Depuis deux ans, New Look siphonne sa branche française, pompe sa trésorerie, fait remonter l’argent vers la société mère… domiciliée à Malte, dans l’opacité la plus totale, à travers une succession de holdings dans des paradis fiscaux. Les managements fees ont explosé. Les ventes aux internautes français sont enregistrées en Angleterre, et non sur le compte de New Look France. Et forcément, le chiffre d’affaires de New Look France a chuté. D’ailleurs, signe de ces irrégularités, les comptes de l’année passée n’ont toujours pas été certifiés. Depuis le début de l’année, la stratégie de New Look est encore plus visible : les rayons se vident, les rares marchandises livrées sont des rebuts ou des collections des années passées. A tel point que le service de la répression des fraudes a rappelé New Look à l’ordre en avril 2019.

Les délégués syndicaux de New Look France se sont donc rendus à Bercy, pour demander la médiation de l’Etat, pour solliciter une réunion avec les dirigeants anglais du groupe. « On n’organise pas ce genre de choses quand il n’y a pas d’important mouvement social dans l’entreprise. Faites confiance à votre patron »,leur a répondu Jean-Pierre Floris, le délégué interministériel aux restructurations. Voilà les paroles prononcées par le « monsieur industrie » du gouvernement, celui-là même qui disait lors de sa nomination vouloir « favoriser le dialogue social et trouver des solutions pérennes ».

Le dialogue social ne peut avoir lieu que si les salariés se révoltent donc, selon Jean-Pierre Floris.

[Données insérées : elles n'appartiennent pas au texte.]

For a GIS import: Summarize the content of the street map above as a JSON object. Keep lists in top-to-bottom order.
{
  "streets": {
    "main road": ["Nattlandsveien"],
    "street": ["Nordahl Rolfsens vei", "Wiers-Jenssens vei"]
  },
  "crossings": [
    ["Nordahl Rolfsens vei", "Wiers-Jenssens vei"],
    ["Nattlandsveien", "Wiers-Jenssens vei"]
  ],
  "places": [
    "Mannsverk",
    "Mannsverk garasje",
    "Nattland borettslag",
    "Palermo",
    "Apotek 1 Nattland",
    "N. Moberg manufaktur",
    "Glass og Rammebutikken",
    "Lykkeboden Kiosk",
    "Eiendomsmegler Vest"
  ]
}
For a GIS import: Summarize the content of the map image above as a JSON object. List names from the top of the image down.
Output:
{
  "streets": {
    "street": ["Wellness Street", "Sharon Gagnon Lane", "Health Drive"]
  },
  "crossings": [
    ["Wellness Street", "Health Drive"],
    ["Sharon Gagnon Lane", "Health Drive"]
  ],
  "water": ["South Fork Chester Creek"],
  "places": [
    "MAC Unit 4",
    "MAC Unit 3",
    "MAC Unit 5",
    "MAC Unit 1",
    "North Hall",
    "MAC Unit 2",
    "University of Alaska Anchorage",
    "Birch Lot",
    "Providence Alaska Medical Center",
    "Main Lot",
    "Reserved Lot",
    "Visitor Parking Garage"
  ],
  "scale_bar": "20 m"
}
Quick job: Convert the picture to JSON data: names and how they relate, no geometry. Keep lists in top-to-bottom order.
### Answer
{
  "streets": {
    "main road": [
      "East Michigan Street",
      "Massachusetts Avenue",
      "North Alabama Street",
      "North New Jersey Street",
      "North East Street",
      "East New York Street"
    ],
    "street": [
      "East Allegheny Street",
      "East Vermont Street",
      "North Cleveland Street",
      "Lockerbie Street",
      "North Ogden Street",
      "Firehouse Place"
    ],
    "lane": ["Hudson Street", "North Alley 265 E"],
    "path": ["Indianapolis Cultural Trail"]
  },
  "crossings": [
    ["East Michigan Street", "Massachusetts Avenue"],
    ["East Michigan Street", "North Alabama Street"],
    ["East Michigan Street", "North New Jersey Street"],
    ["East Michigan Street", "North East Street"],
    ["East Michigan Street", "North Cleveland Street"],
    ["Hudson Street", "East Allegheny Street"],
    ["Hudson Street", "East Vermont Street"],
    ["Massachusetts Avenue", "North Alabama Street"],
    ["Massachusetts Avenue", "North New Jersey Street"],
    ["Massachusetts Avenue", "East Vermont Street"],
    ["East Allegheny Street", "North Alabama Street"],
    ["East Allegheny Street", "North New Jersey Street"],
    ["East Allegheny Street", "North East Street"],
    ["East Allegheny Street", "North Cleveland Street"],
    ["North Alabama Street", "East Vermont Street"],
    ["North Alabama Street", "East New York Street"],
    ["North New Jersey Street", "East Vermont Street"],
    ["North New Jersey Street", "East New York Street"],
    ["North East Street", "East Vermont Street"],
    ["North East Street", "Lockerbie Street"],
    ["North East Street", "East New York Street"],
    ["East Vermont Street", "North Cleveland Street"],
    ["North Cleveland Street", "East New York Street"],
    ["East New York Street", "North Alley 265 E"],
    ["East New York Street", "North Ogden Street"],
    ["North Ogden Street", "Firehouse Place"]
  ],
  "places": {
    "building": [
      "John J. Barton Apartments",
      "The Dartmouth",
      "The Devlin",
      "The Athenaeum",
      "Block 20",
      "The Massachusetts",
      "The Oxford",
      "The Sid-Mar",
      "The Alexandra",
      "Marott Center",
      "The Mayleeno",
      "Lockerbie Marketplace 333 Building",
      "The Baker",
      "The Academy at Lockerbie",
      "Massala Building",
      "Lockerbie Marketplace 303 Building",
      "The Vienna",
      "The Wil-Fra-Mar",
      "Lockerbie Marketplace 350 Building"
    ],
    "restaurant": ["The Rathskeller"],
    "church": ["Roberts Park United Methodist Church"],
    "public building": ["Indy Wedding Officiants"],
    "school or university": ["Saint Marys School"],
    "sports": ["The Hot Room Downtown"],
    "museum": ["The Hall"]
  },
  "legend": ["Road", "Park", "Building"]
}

Serait-ce là une incitation à séquestrer les patrons, à déchirer les chemises des DRH, et à saccager les sous-préfectures ? « Nous les élus du personnel, on se retient, confie Moussa Koita, délégué du personnel SUD. Mais franchement c’est dur, ça peut dégénérer à tout moment. On essaye de se maîtriser, mais là on est à deux doigts d’exploser ».

« Faites confiance à votre patron ». Comment les salariés pourrait-il faire confiance à Paul-Henri Cécillon en connaissant son passif en Belgique ? Il n’a été nommé directeur que pour liquider l’entreprise, pour faire le sale boulot. Fossoyeur d’entreprises, c’est là sa raison d’être. Aucun repreneur ne se profile à l’horizon. La recherche d’un repreneur n’est qu’un miroir aux alouettes, destiné endormir les salariés, à les berner.

Dans ce dossier, à nouveau, vous êtes complice d’un fonds vorace. Alors, M. le ministre, que comptez-vous faire pour que New Look passe à la caisse, rende les 1,2 millions d’euros de CICE perçus, fasse un gros chèque aux salariés pour qu’à la fin, ce ne soit pas la solidarité nationale avec les AGS qui paie les pots cassés des actionnaires ?

Question rédigée par mon collab’ Hector et relue par mes soins.